Statistics for fun - The Motive Center
Statistics for fun|
I'll look for the How to Lie book.
I was forced to learn the subject because regulations require statistical analysis of water quality data. Unfortunately the regs are badly written and require things that aren't well justified by the nature of the data... in any case I had to come up to speed in order to understand what the regs meant and what was actually justifiable. Now I'm in danger of becoming a statistics geek. (Did you know the Challenger disaster was in large part caused by failure to properly handle censored data?)
No! What's the story on that? Censored data? Does that mean they didn't have the data they needed because it was censored?

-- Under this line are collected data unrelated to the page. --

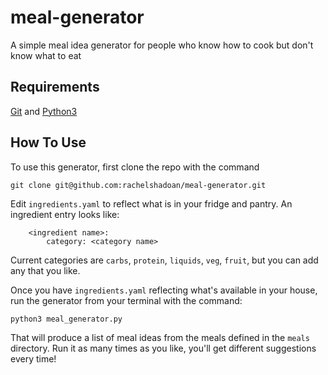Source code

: # meal-generator
A simple meal idea generator for people who know how to cook but don't know what to eat

## Requirements

[Git](https://git-scm.com/) and [Python3](https://www.python.org/download/releases/3.0/)

## How To Use

To use this generator, first clone the repo with the command

```git clone git@github.com:rachelshadoan/meal-generator.git```

Edit `ingredients.yaml` to reflect what is in your fridge and pantry. An ingredient entry looks like:
```
    <ingredient name>:
        category: <category name>
```

Current categories are `carbs`, `protein`, `liquids`, `veg`, `fruit`, but you can add any that you like.

Once you have `ingredients.yaml` reflecting what's available in your house, run the generator from your terminal with the command:

```python3 meal_generator.py```

That will produce a list of meal ideas from the meals defined in the `meals` directory. Run it as many times as you like,
you'll get different suggestions every time!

"Censored" in statistics means data that are known only to be above or below some threshold value. In my field, the threshold values are laboratory limits of detection, which "censor" the numbers below the limits. Often, a large proportion of the data are below the detection limit. These limits are based on technical processes, not health risks - so the censored data might be important, yet conventional statistics cannot make use of them.
In the Challenger case, engineers were concerned about the possible failure of O-rings at low temperatures. They had done a number of tests at different temperature ranges, and the night before the launch, they sent a graph to managers in an attempt to convince them to scrub. The graph showed the number of damage incidents as a function of temperature, but it had a major flaw: Tests where no damage had occured were not plotted. (This is very common, in fact it is the usual way people treat censored data - they exclude all the data below the threshold, because it isn't amenable to conventional analysis.) No data were available for the very low temperatures expected at launch time, because no testing had been done at those temps.
The graph showed only a few points, with no apparent pattern. The Rogers Commission produced a graph, constructed the same way as the original but with the non-detect values added, indicating a pattern of increasing failures with decreasing temperatures. A graph showing the proportion of failures by temperature range makes it strikingly obvious that low temperatures presented a greatly increased risk of failure.
(This is condensed from the introduction to Dennis Helsel's extremely useful book, "Nondetects and Data Analysis," Wiley Interscience 2005. It's the most powerful introduction to a book I've ever read.)